/---

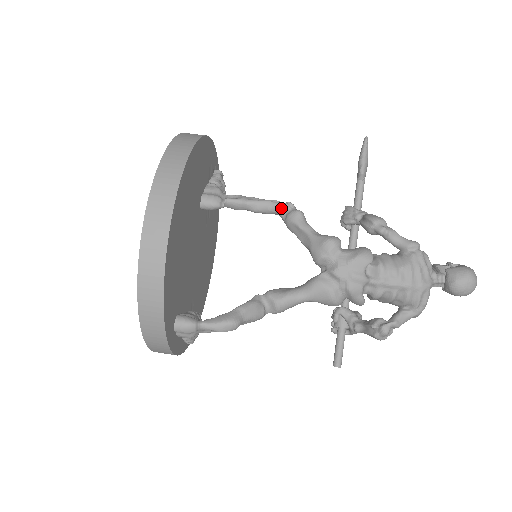
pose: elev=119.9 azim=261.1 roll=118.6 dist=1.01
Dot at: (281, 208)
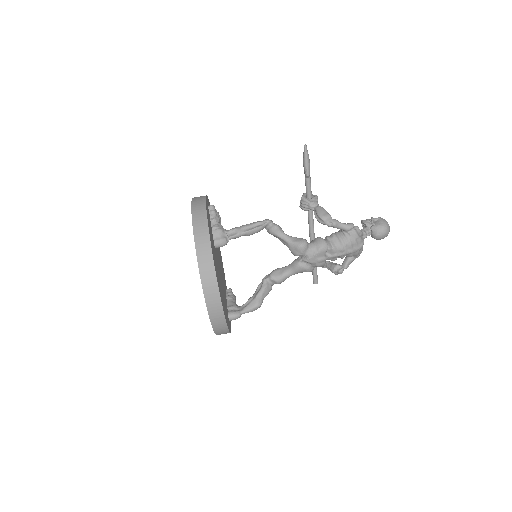
Dot at: (264, 227)
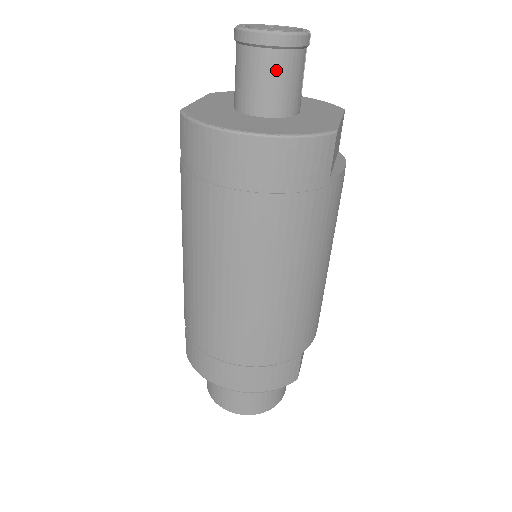
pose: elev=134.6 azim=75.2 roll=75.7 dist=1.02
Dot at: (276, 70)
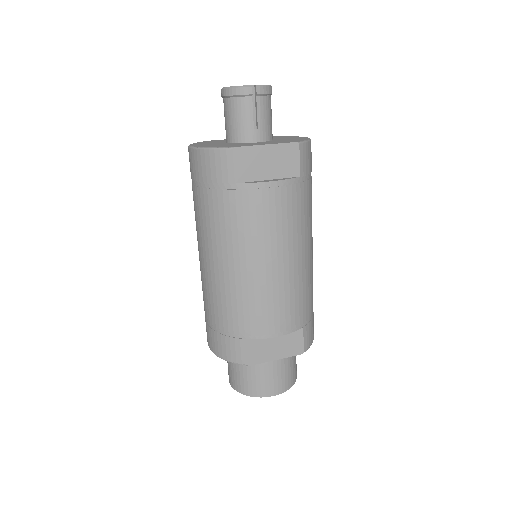
Dot at: (229, 111)
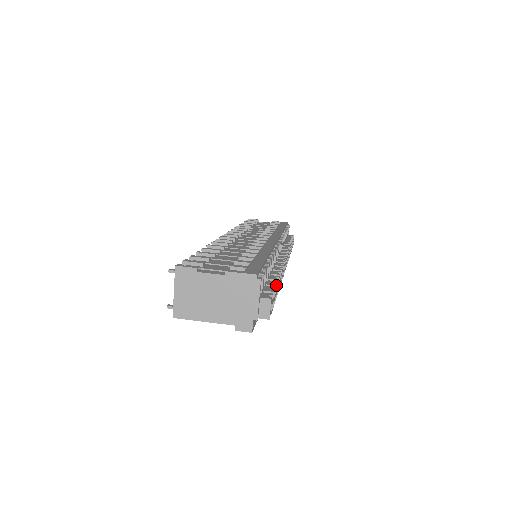
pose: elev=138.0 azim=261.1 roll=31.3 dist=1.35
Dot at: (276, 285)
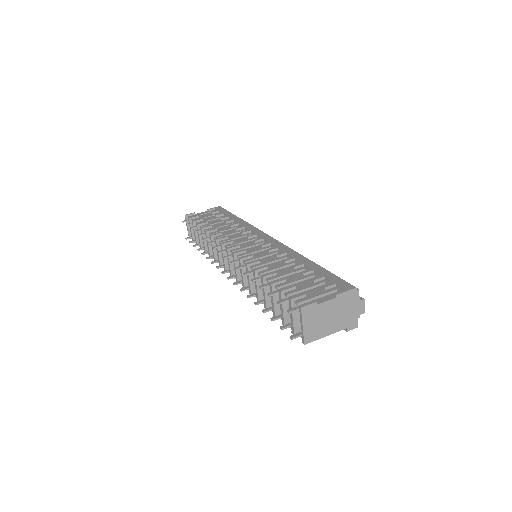
Dot at: occluded
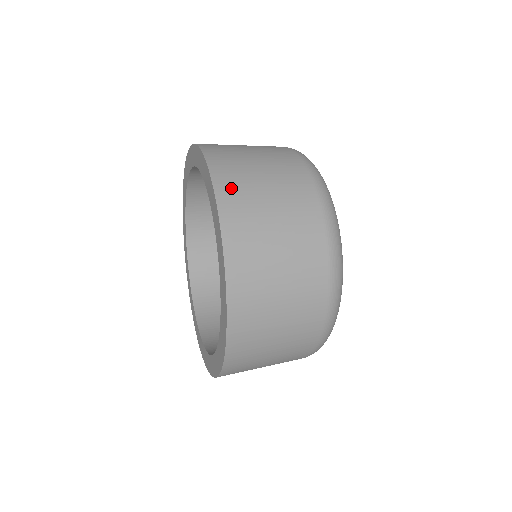
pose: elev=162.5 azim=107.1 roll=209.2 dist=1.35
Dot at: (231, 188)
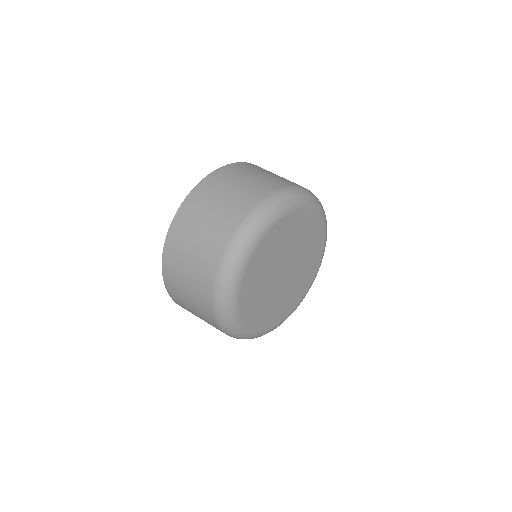
Dot at: (184, 217)
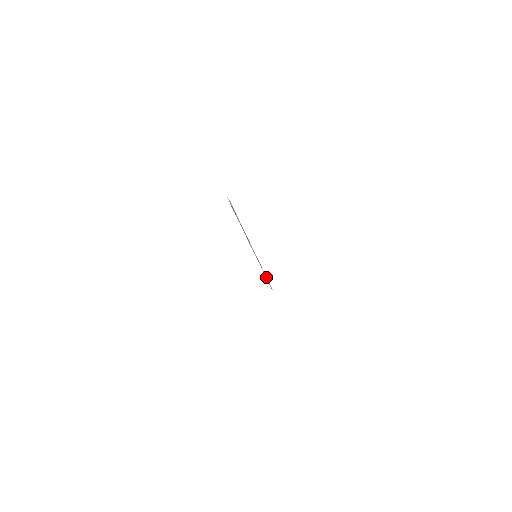
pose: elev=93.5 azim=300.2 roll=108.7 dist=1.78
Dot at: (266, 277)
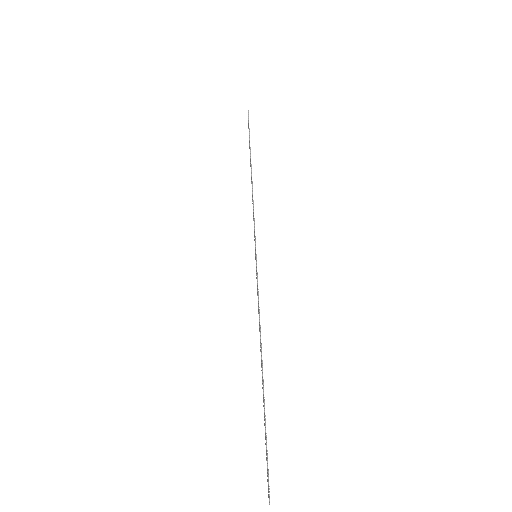
Dot at: (262, 368)
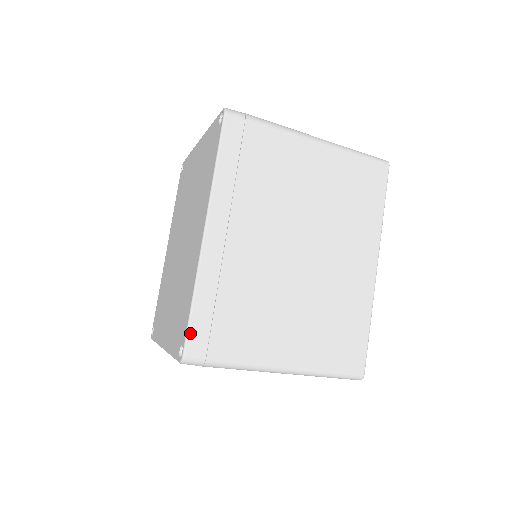
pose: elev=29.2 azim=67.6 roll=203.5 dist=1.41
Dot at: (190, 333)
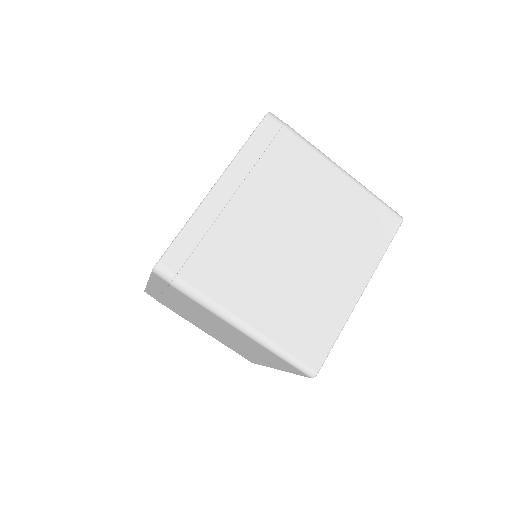
Dot at: occluded
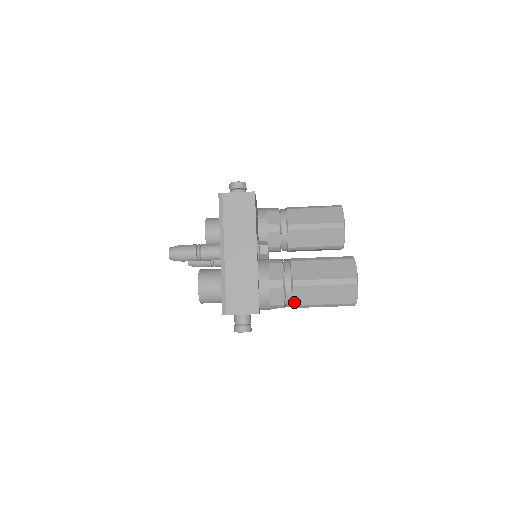
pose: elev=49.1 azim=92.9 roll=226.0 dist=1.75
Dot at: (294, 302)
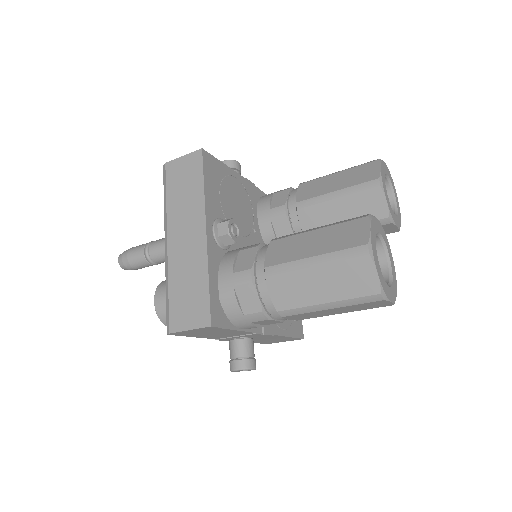
Dot at: (276, 305)
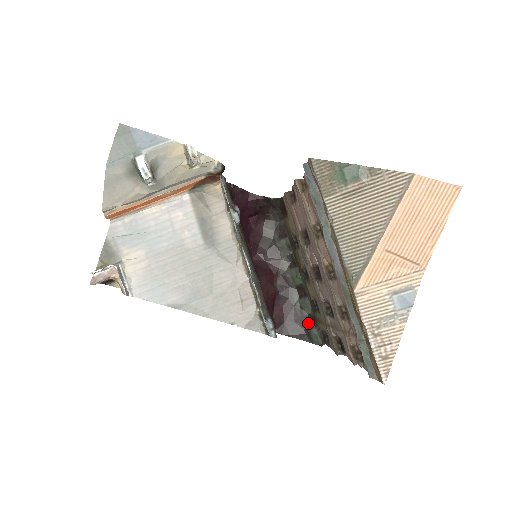
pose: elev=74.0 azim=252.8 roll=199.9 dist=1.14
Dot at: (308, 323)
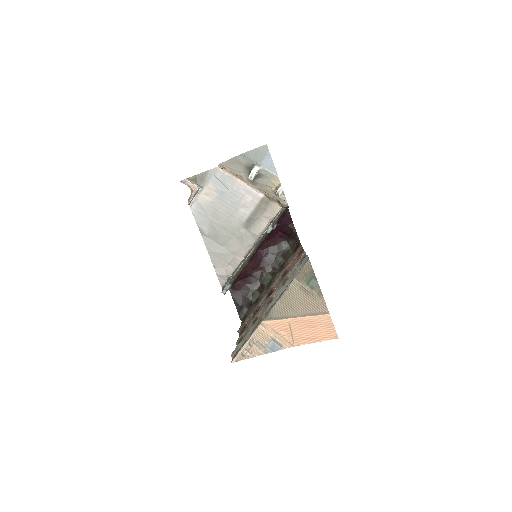
Dot at: (247, 304)
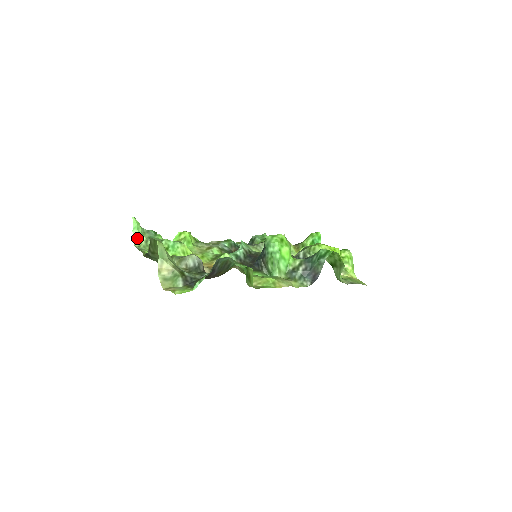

\---

Copy every line of the data above word for word, leaving out the pictures.

**The reply:**
pose: elev=119.9 azim=261.1 roll=118.6 dist=1.01
Dot at: (281, 208)
Dot at: (264, 227)
pose: elev=134.6 azim=75.2 roll=75.7 dist=1.02
Dot at: (276, 70)
Dot at: (229, 111)
pose: elev=138.0 azim=261.1 roll=31.3 dist=1.35
Dot at: (276, 285)
Dot at: occluded
pose: elev=162.5 azim=107.1 roll=209.2 dist=1.35
Dot at: (231, 188)
Dot at: (184, 217)
pose: elev=93.5 azim=300.2 roll=108.7 dist=1.78
Dot at: (266, 277)
Dot at: (262, 368)
pose: elev=29.2 azim=67.6 roll=203.5 dist=1.41
Dot at: (190, 333)
Dot at: occluded
pose: elev=49.1 azim=92.9 roll=226.0 dist=1.75
Dot at: (294, 302)
Dot at: (276, 305)
pose: elev=74.0 azim=252.8 roll=199.9 dist=1.14
Dot at: (308, 323)
Dot at: (247, 304)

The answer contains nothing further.